A ruling by the U.S. Supreme Court could affect millions of homeowners and change the face of bankruptcy. It is a known fact that millions of Americans have mortgages on their homes. A large number of these mortgaged homeowners have a second mortgage on their homes as well as a first. Today’s ruling will affect everyone who has a second mortgage on their home.
Most people cannot afford to buy a house outright, they have to take a loan out. This loan, which covers most or all of the cost of the home is called a first mortgage. It is called a first mortgage because it takes a senior position when the homeowner declares bankruptcy. The first mortgage holder is paid first. The First mortgage also holds the deed to the house until the loan is paid off.
Many homeowners don’t qualify for enough of a first mortgage to cover the cost of a house. They have to go to a second financial institution to get a smaller loan to cover the balance of the cost of the house. This type of Mortgage, known as a second mortgage, is less of a risk because it is for a smaller amount of money. The company owning the second mortgage can put a lien against the house so if it is sold, the sale cannot go through until the second mortgage is paid off.

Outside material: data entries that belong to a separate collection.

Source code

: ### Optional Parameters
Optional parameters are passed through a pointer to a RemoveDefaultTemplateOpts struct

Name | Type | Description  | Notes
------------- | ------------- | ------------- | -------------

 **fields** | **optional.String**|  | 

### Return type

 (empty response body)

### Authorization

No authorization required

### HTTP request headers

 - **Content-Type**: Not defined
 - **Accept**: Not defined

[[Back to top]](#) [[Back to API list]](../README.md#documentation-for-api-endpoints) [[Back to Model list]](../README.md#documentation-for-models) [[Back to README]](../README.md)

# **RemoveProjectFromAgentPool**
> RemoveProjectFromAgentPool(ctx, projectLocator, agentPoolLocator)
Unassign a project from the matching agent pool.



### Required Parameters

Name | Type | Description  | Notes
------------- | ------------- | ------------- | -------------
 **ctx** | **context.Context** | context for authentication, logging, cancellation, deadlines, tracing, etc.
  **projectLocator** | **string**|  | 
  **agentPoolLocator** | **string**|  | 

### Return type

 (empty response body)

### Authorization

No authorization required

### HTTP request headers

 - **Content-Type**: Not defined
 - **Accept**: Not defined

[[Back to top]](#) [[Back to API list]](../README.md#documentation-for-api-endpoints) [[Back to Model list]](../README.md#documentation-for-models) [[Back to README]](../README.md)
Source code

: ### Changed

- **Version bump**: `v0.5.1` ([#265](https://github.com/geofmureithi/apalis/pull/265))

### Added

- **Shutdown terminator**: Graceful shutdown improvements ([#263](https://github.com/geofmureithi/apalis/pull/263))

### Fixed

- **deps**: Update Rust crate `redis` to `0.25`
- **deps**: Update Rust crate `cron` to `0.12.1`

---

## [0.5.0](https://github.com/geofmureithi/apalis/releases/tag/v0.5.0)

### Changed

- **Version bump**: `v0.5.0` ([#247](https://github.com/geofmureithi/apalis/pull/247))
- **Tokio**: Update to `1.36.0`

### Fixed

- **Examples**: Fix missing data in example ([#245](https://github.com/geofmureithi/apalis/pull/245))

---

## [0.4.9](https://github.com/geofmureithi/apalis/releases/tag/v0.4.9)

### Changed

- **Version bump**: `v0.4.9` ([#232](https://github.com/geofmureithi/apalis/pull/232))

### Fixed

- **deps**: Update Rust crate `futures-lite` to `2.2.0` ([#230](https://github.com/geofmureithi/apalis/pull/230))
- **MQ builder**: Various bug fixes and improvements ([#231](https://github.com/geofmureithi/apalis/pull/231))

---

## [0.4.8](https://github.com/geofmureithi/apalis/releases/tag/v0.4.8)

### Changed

When homeowners have declared bankruptcy in many states, the holder of the first mortgage either gets paid or takes the home. The liens for the holder of the second mortgage are often dissolved leaving the holder of the second mortgage unable to collect on it. This gave underwater homeowners an opportunity to get out from under a house that is worth less than they paid for it.
Today’s ruling cancels any legal provisions for dissolving liens by the holder of a second mortgage. It means that a homeowner declaring bankruptcy gives the First mortgage holder their house and still has to pay the holder of the second mortgage. This debt can haunt them and follow them into their grave.
Without bankruptcy protection against second mortgages, homeowners will be less likely to qualify for a loan to buy another home for many years. The debt created by the second mortgage on a home they used to own will crap all over their credit score until it is paid off. With and increasing number of employers using credit scores as a basis for deciding who to hire, the debt of a second mortgage could even affect the former homeowners ability to find a decent job.
Today’s Supreme Court ruling is good for banks and bad for consumers. Many of the people who are underwater in homes today are there because of questionable banking practices in the past. Consumers were made to look more qualified for loans on paper than they actually were. Many bought homes beyond their means, homes that dropped in value with the crash of 2007-2008. Now, the banks are being rewarded for bad behavior so they can collect on the debt they created in the first place.
If you own a home you will see a flurry of mail in your mail box and emails from financial institutions offering you second mortgages. My advice is to resist the temptations offered by these loans. My advice is to think of the years of endless debt they really offer.